SUPPLIED RECORDS Start Marker
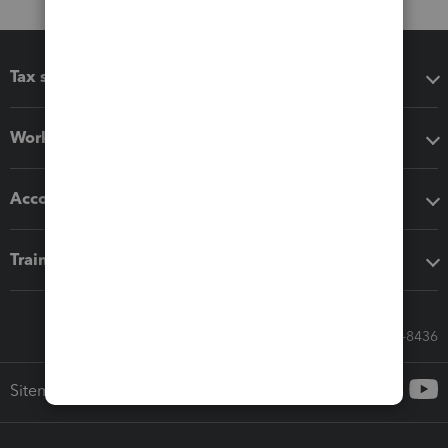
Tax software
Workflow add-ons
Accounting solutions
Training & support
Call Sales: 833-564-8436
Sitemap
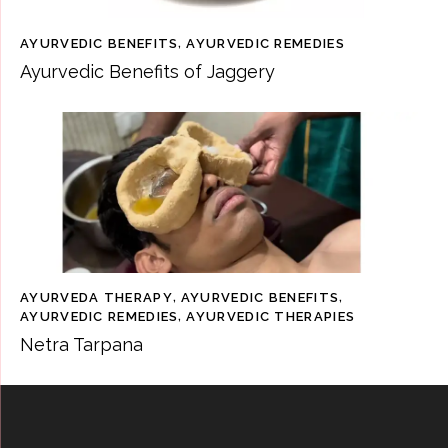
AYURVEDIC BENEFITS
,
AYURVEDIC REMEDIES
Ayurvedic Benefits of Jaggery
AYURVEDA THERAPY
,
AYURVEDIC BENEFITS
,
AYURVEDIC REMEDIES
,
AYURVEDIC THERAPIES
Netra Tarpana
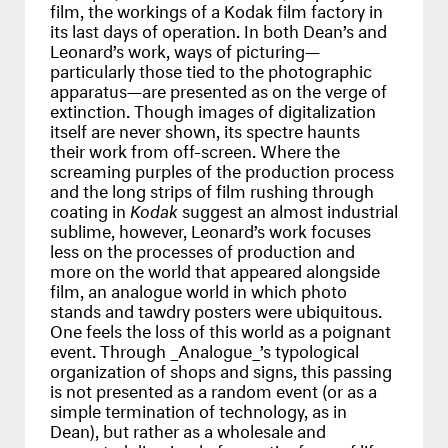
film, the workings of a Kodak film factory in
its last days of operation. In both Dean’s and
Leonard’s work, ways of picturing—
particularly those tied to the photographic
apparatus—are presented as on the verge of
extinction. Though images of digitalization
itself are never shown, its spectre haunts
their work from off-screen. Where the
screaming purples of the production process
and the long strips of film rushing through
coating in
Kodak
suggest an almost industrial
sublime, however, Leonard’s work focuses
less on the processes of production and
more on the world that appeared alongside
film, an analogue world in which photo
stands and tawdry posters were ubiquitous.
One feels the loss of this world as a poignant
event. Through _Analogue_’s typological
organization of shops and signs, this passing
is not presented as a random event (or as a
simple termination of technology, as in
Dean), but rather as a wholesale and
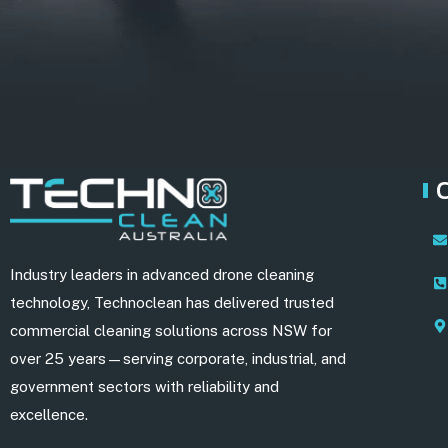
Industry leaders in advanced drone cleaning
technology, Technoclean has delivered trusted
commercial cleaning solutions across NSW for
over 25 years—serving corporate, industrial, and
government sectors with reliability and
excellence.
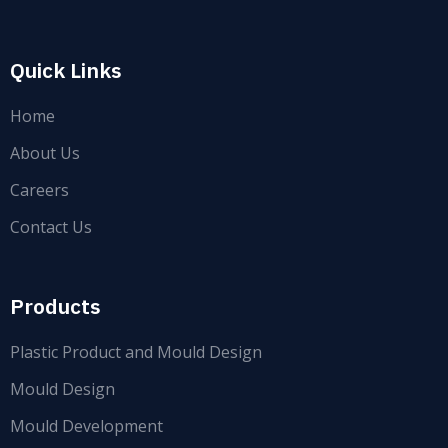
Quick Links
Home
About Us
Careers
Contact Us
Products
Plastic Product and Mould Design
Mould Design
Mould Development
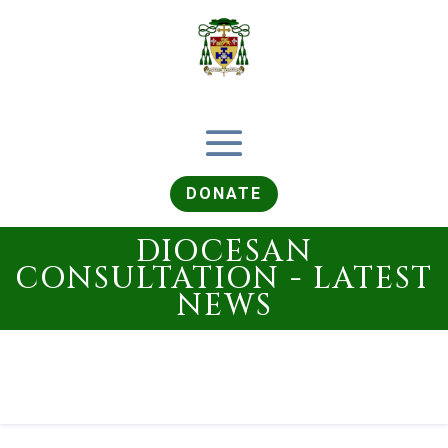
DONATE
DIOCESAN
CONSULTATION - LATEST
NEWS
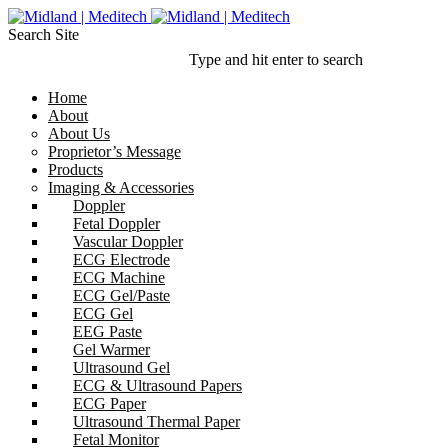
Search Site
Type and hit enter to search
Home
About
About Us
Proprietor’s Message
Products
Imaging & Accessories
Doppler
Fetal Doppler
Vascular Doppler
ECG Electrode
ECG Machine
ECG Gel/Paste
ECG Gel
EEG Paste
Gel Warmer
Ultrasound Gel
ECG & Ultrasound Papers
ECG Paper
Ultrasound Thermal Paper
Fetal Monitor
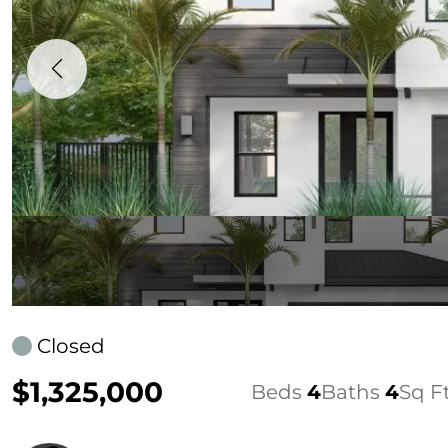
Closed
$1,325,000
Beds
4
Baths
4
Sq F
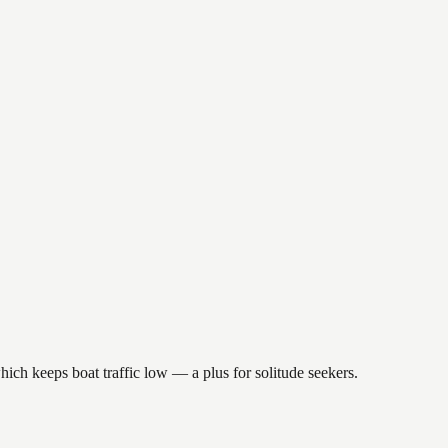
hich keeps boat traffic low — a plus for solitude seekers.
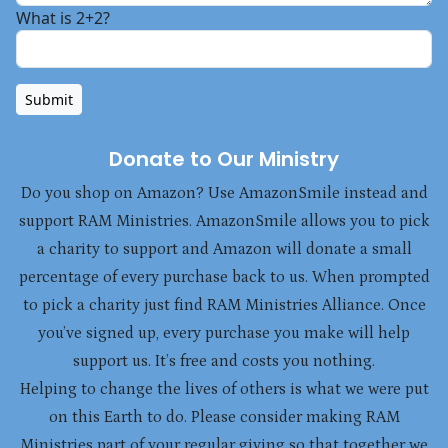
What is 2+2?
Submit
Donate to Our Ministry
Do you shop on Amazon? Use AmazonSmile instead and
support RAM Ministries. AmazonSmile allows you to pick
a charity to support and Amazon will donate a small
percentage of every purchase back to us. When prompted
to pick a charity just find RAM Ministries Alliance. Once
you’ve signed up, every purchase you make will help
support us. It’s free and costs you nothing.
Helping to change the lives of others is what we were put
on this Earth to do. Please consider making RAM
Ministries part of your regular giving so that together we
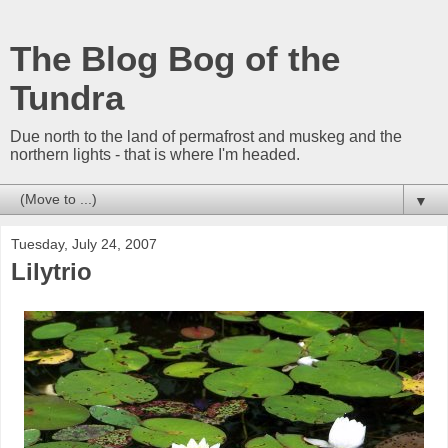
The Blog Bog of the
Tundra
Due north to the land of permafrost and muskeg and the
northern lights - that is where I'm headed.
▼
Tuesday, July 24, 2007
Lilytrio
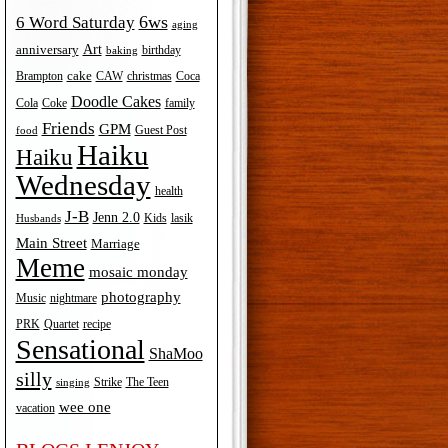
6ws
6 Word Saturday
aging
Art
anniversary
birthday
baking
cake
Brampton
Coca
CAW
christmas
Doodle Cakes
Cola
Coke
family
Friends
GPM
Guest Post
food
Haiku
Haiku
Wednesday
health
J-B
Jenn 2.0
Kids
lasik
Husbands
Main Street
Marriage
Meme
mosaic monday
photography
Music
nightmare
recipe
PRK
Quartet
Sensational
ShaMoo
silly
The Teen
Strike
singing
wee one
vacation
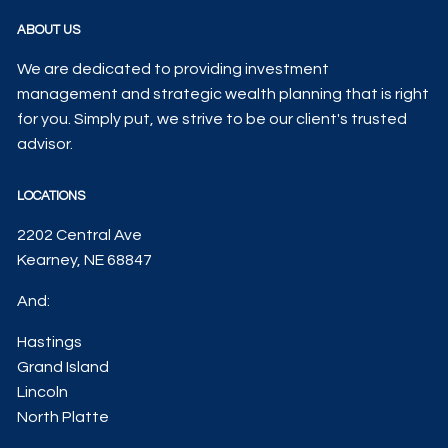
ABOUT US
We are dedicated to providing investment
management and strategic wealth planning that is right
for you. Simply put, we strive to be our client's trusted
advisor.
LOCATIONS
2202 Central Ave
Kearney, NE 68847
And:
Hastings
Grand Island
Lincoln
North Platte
SUPPLIED RECORDS End Marker
### TASK INSTRUCTIONS
Reproduce the text read from all of the records above, line for line and unchanged, and leave the pictures out of your answer.

### EXERCISE RESULT
Tax software
Workflow add-ons
Accounting solutions
Training & support
Call Sales: 833-564-8436
Sitemap
AYURVEDIC BENEFITS
,
AYURVEDIC REMEDIES
Ayurvedic Benefits of Jaggery
AYURVEDA THERAPY
,
AYURVEDIC BENEFITS
,
AYURVEDIC REMEDIES
,
AYURVEDIC THERAPIES
Netra Tarpana
film, the workings of a Kodak film factory in
its last days of operation. In both Dean’s and
Leonard’s work, ways of picturing—
particularly those tied to the photographic
apparatus—are presented as on the verge of
extinction. Though images of digitalization
itself are never shown, its spectre haunts
their work from off-screen. Where the
screaming purples of the production process
and the long strips of film rushing through
coating in
Kodak
suggest an almost industrial
sublime, however, Leonard’s work focuses
less on the processes of production and
more on the world that appeared alongside
film, an analogue world in which photo
stands and tawdry posters were ubiquitous.
One feels the loss of this world as a poignant
event. Through _Analogue_’s typological
organization of shops and signs, this passing
is not presented as a random event (or as a
simple termination of technology, as in
Dean), but rather as a wholesale and
Industry leaders in advanced drone cleaning
technology, Technoclean has delivered trusted
commercial cleaning solutions across NSW for
over 25 years—serving corporate, industrial, and
government sectors with reliability and
excellence.
Quick Links
Home
About Us
Careers
Contact Us
Products
Plastic Product and Mould Design
Mould Design
Mould Development
DONATE
DIOCESAN
CONSULTATION - LATEST
NEWS
Search Site
Type and hit enter to search
Home
About
About Us
Proprietor’s Message
Products
Imaging & Accessories
Doppler
Fetal Doppler
Vascular Doppler
ECG Electrode
ECG Machine
ECG Gel/Paste
ECG Gel
EEG Paste
Gel Warmer
Ultrasound Gel
ECG & Ultrasound Papers
ECG Paper
Ultrasound Thermal Paper
Fetal Monitor
Closed
$1,325,000
Beds
4
Baths
4
Sq F
hich keeps boat traffic low — a plus for solitude seekers.
What is 2+2?
Submit
Donate to Our Ministry
Do you shop on Amazon? Use AmazonSmile instead and
support RAM Ministries. AmazonSmile allows you to pick
a charity to support and Amazon will donate a small
percentage of every purchase back to us. When prompted
to pick a charity just find RAM Ministries Alliance. Once
you’ve signed up, every purchase you make will help
support us. It’s free and costs you nothing.
Helping to change the lives of others is what we were put
on this Earth to do. Please consider making RAM
Ministries part of your regular giving so that together we
The Blog Bog of the
Tundra
Due north to the land of permafrost and muskeg and the
northern lights - that is where I'm headed.
▼
Tuesday, July 24, 2007
Lilytrio
6ws
6 Word Saturday
aging
Art
anniversary
birthday
baking
cake
Brampton
Coca
CAW
christmas
Doodle Cakes
Cola
Coke
family
Friends
GPM
Guest Post
food
Haiku
Haiku
Wednesday
health
J-B
Jenn 2.0
Kids
lasik
Husbands
Main Street
Marriage
Meme
mosaic monday
photography
Music
nightmare
recipe
PRK
Quartet
Sensational
ShaMoo
silly
The Teen
Strike
singing
wee one
vacation
ABOUT US
We are dedicated to providing investment
management and strategic wealth planning that is right
for you. Simply put, we strive to be our client's trusted
advisor.
LOCATIONS
2202 Central Ave
Kearney, NE 68847
And:
Hastings
Grand Island
Lincoln
North Platte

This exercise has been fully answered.